PASSAGE CITÉ:
====
L’association des femmes de médias vient d’organiser un atelier de formation sur les rôles et la place des journalistes dans la promotion de la paix au Sud-Kivu. Une activité tenue dans la salle Witness à Bukavu, ce jeudi 19 juin 2025 réunissant ainsi 25 journalistes.
L’objectif est de contribuer à l’amélioration de la cohésion sociale et à la lutte contre les discours de haine.cette dernière intervient dans ce contexte actuel de guerre que auquel fait face la province du Nord et Sud-kivu sous occupation de l’AFC/M23 où l’accès à l’information est difficile et la ligne de conduite est dictée par les occupants.
Pour Madame Nelly Adidja chargé de programme à AFEM, c’est vraiment important de former les journalistes pour que ces derniers puisse contribuer à la résolution pacifique des conflits tout en évitant des messages de haine comme constaté ce dernier temps.
«Les journalistes ce sont des correspondants de paix, cela ne signifie pas qu’il faut dissimuler les faits mais il faut le présenter pour amener à réfléchir et voir comment arriver à des solutions durable.Vous savez que le média forge l’opinion et c’est mieux que le journaliste soit former pour donner une information positive ».
====
EXTRAITS DES RELEVÉS:
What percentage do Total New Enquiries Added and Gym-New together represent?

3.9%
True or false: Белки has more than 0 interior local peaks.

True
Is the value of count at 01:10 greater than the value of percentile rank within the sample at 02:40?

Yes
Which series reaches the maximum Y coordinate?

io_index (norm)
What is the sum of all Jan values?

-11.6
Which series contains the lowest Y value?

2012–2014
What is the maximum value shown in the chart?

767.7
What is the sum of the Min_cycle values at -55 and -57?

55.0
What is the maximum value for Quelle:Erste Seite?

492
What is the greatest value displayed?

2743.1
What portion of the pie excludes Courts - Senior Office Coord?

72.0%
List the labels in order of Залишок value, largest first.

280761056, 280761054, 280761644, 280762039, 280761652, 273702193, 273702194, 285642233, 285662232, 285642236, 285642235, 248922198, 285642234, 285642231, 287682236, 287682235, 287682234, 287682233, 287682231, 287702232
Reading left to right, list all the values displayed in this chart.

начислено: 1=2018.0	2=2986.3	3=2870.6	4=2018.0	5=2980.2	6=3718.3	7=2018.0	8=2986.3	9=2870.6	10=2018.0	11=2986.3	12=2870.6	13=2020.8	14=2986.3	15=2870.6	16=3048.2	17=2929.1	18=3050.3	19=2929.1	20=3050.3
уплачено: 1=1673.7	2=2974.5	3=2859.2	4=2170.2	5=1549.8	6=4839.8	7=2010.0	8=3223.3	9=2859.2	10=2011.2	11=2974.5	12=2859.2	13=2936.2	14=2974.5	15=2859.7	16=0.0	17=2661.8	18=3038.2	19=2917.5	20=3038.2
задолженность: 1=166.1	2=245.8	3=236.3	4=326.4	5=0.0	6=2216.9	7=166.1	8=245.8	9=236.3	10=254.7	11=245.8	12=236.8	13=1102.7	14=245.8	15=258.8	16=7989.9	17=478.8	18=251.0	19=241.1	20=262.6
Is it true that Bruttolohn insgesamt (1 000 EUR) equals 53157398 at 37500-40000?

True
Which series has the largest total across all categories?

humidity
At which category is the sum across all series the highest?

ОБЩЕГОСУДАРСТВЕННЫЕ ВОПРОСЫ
====
EXERCICES PROPOSÉS:
1. Modifiez le passage sur l'atelier de Bukavu, tout le texte depuis « Pour Madame Nelly » jusqu'à « ce dernier temps. », en remplaçant « messages de haine » par « propos haineux ».
2. Poursuivez l'article sur l'atelier de formation des journalistes à Bukavu à partir de sa dernière phrase.

CORRIGÉS:
1.
Pour Madame Nelly Adidja chargé de programme à AFEM, c’est vraiment important de former les journalistes pour que ces derniers puisse contribuer à la résolution pacifique des conflits tout en évitant des propos haineux comme constaté ce dernier temps.

2.
Le formateur du jour Leon BAROANI Misenga demande aux journalistes de donner parole au sans voix, approcher la population, des paisibles citoyens victimes de la guerre car le conflits n’a pas que deux faces. les leaders disent parler au non de la population dans consulter cette population.
« Trouvez d’autres intérêts également affectés par le conflit et incluez leurs histoires, leurs opinions et leurs but dans vos reportage. Interviewez par exemple des commerçants affectés par la grève des routiers, des pêcheurs qui sont empêchés de travailler, des réfugiés de la campagne qui veulent la fin de la violence pour retourner dans leur village ».
Il appelle les journalistes de traiter la souffrance de tous les camps comme ayant une valeur journalistique égale.
Cette activité a réunie 15 femmes et 10 hommes journalistes et s´est clôturée par quelques exemples des reportages traditionnels comparés aux reportages sensibles aux conflits et un post test.